» Given task 1
According to the stock market report, how many private-sector jobs did employers cut last month?
» Given task 2
Write the next few sentences of the stock market report, picking up after its final paragraph.
━━ Given passage ━━
US hit by fears that worst is not over
US stocks tumbled yesterday, halting a four-day winning streak, as falling oil prices hit energy shares, while less upbeat economic reports rekindled worries about recovery prospects.
Oil prices slipped more than 3 per cent after a surprise build-up in inventories. Shares of energy companies, including Chevron off 1.6 per cent, were top drags, along with other natural resource companies and big manufacturers such as Boeing, down almost 2 per cent.
Investors took a one-two punch from data showing the vast service sector contracted for the eight straight month in May and from a report showing employers axed 532,000 private-sector jobs last month.
The data, which fell short of consensus expectations, signalled the revival in consumer and business spending, crucial for profit growth, will take longer than previously thought.
The Dow Jones industrial average dropped 65.63 points, or 0.75 per cent, to 8,675.24. The Standard & Poor’s 500 Index shed 12.98 points, or 1.37 per cent, to 931.76. The Nasdaq Composite Index declined 10.88 points, or 0.59 per cent, to 1,825.92.
━━━
━━ Records shown ━━
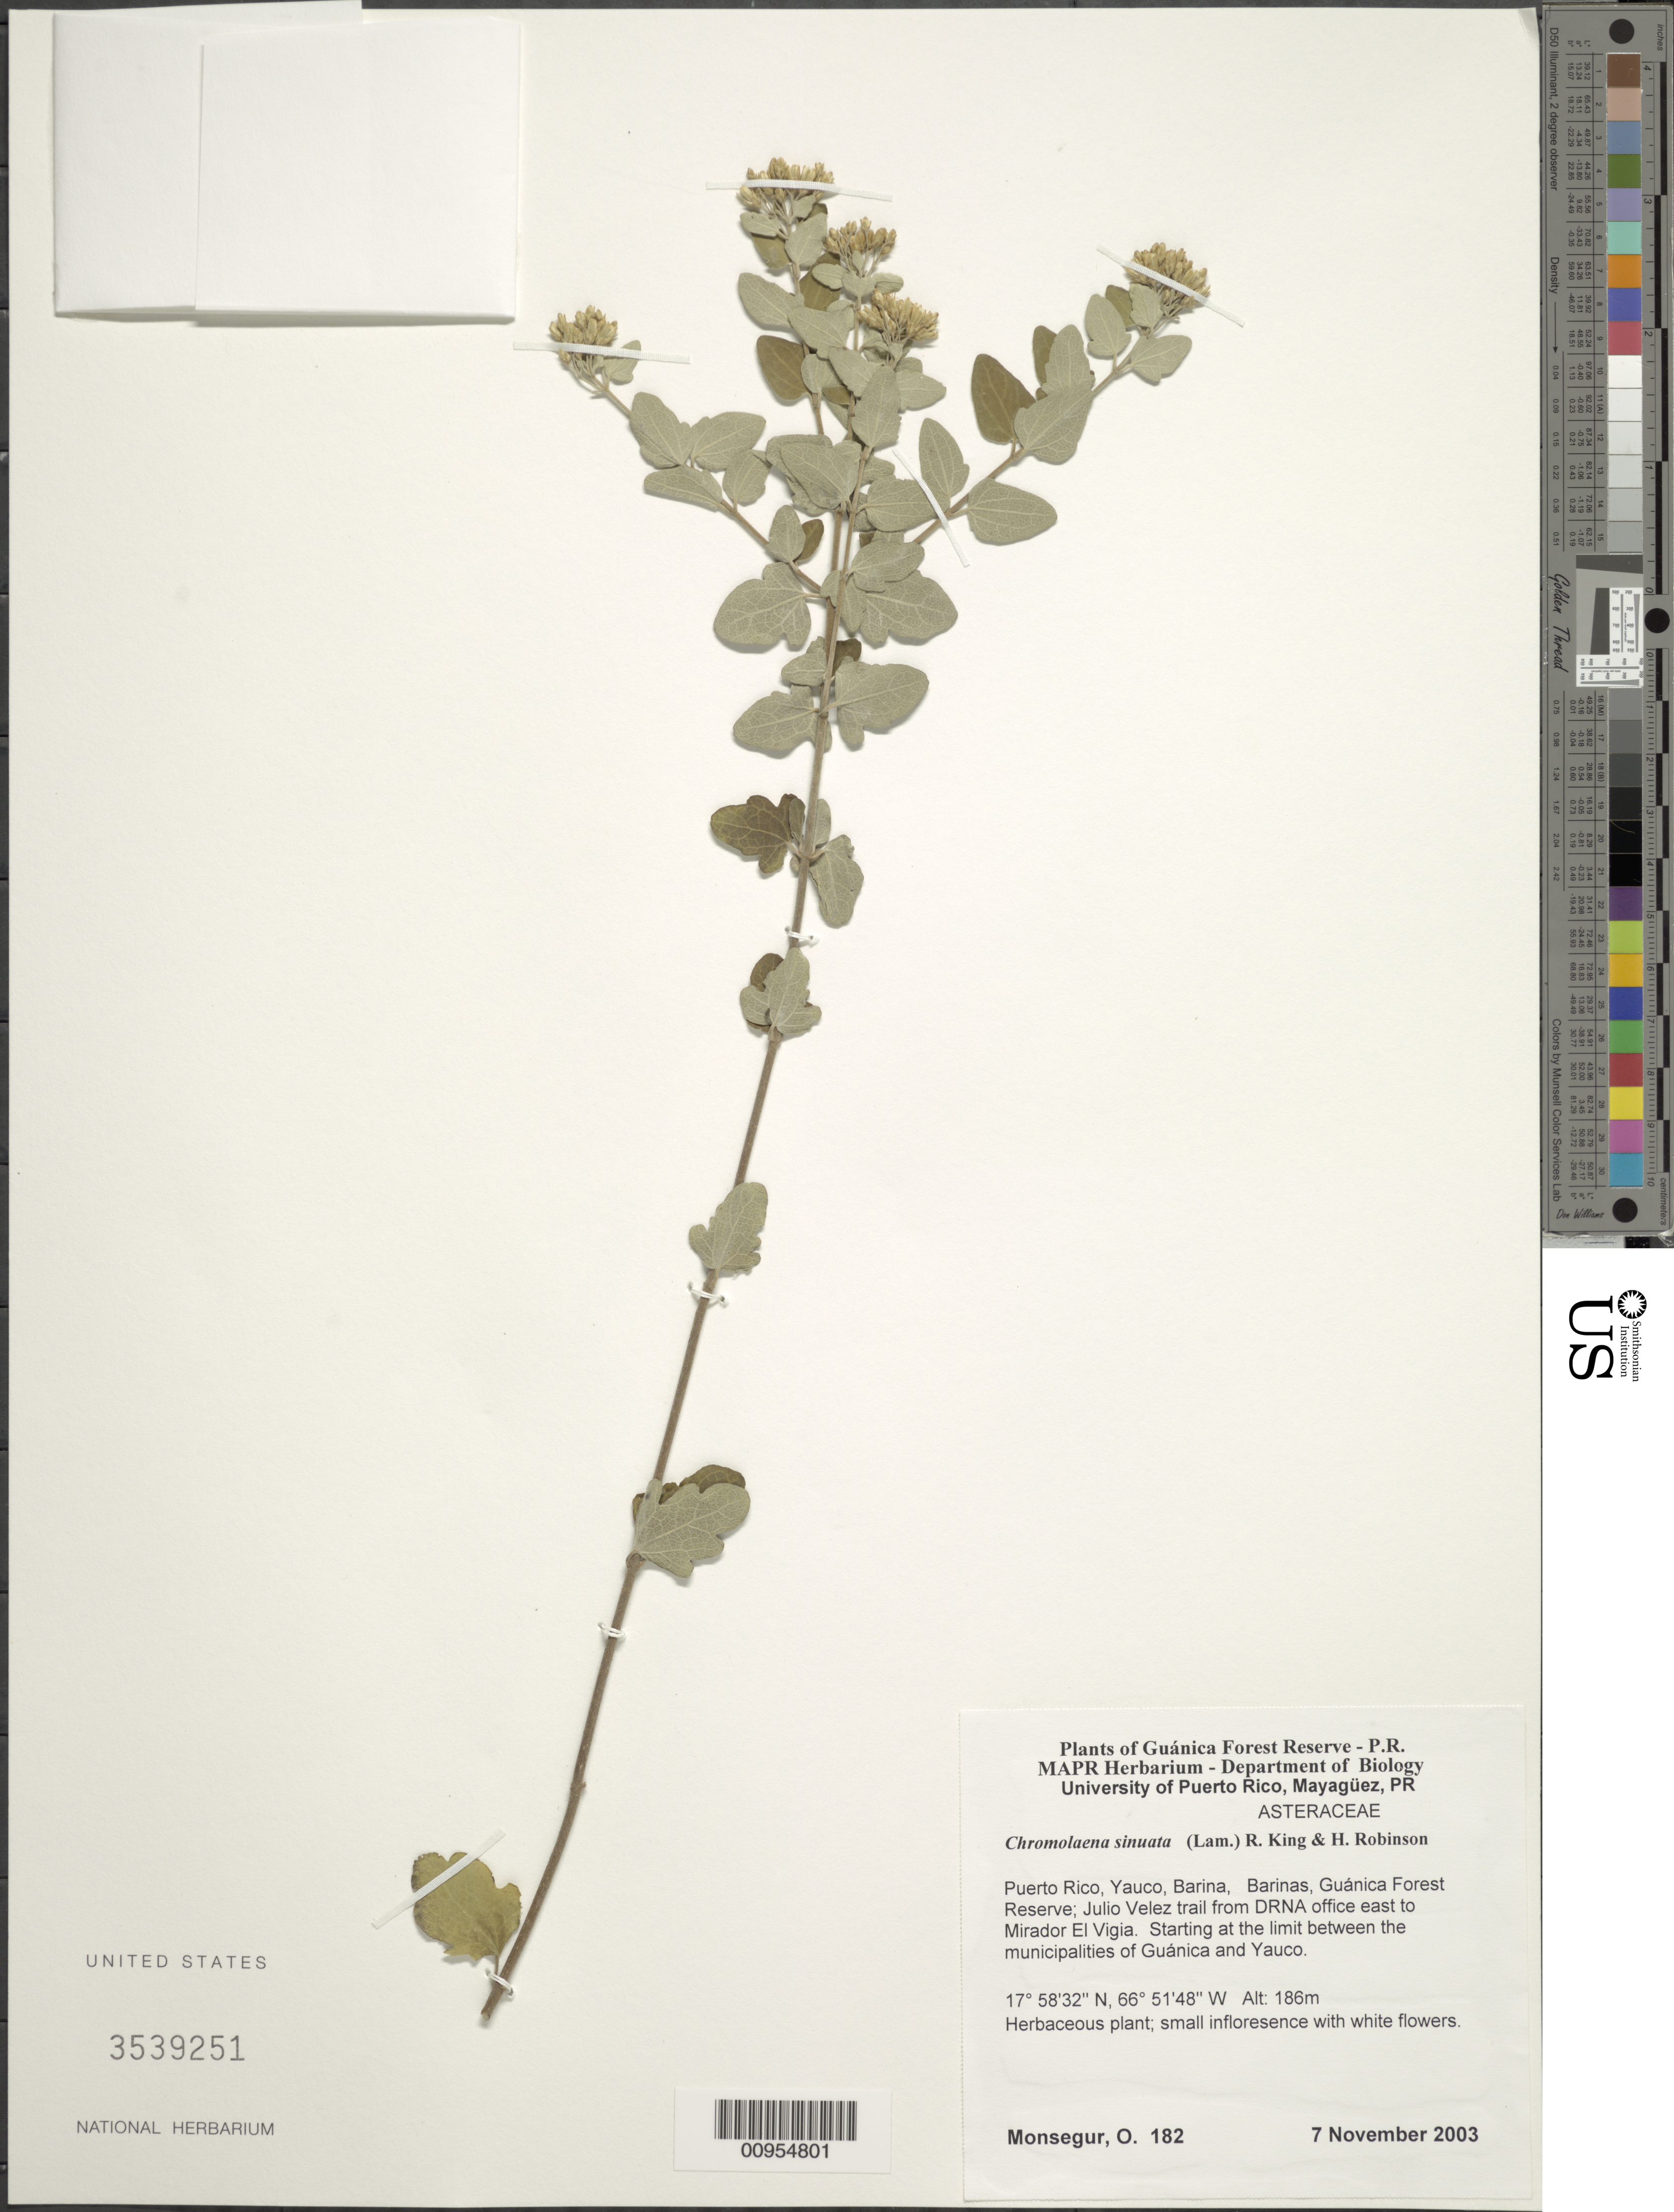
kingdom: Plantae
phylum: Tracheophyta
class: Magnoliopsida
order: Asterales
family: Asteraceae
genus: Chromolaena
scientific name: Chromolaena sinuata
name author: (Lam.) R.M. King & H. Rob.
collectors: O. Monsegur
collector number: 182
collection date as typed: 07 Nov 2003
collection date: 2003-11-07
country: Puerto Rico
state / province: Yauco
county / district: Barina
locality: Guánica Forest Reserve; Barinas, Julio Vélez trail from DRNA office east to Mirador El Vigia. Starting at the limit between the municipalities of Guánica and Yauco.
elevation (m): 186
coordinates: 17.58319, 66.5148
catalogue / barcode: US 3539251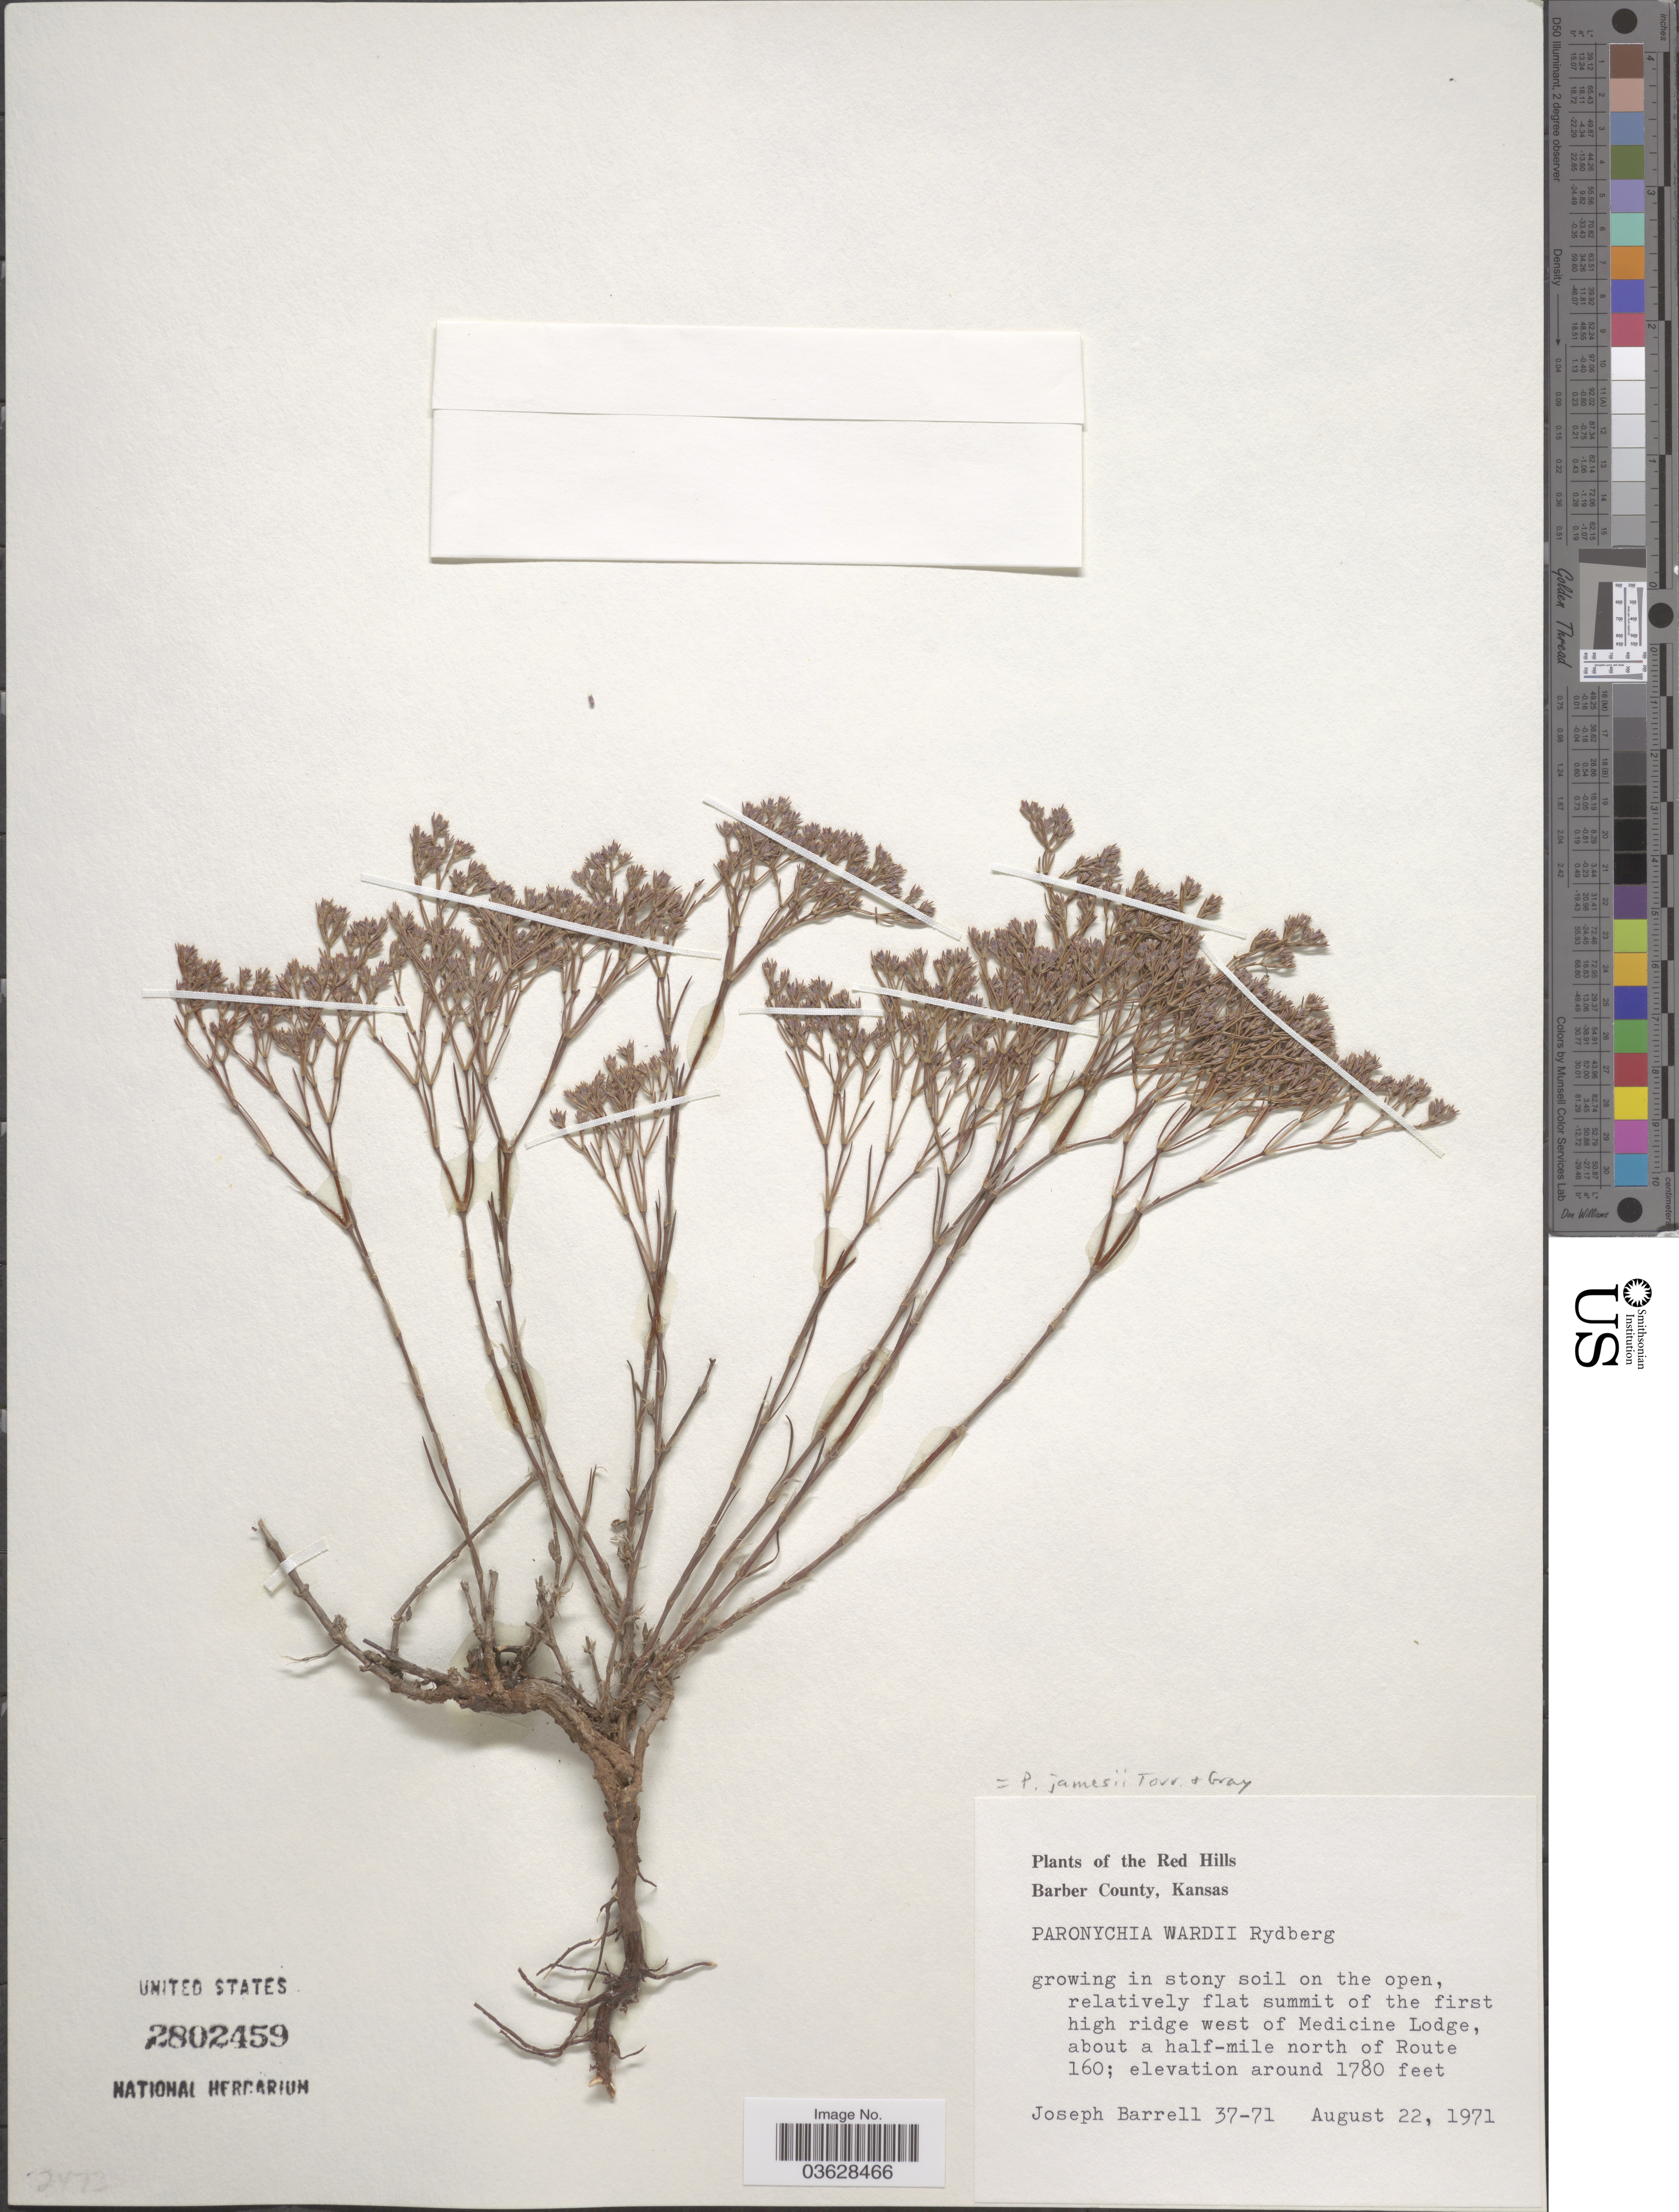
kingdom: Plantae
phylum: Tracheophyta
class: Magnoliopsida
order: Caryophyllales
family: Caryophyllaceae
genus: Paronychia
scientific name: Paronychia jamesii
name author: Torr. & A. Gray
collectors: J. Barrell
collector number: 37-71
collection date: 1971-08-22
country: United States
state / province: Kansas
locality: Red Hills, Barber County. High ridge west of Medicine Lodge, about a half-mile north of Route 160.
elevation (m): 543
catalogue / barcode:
━━━
» Written reply 1
Employers cut 532,000 private-sector jobs.

» Written reply 2
Since the stock market’s run-up from the 12-year low of early March investors have been eager to get more definitive signs that the recession is abating, but yesterday’s economic reports tempered some of the recent optimism.
Federal Reserve Chairman Ben Bernanke said in an appearance before the House Budget Committee he expected to see “some positive growth later this year” but not robust growth.
Chevron shares fell 1.6 per cent to $68.26, while Exxon Mobil shares declined 1.2 per cent to $72.08. The S&P energy index fell 3.3 per cent.
US front-month crude CLc1 settled down $2.43, or 3.5 per cent, to $66.12 a barrel after government data showed a surprise build-up in inventories in the recent week.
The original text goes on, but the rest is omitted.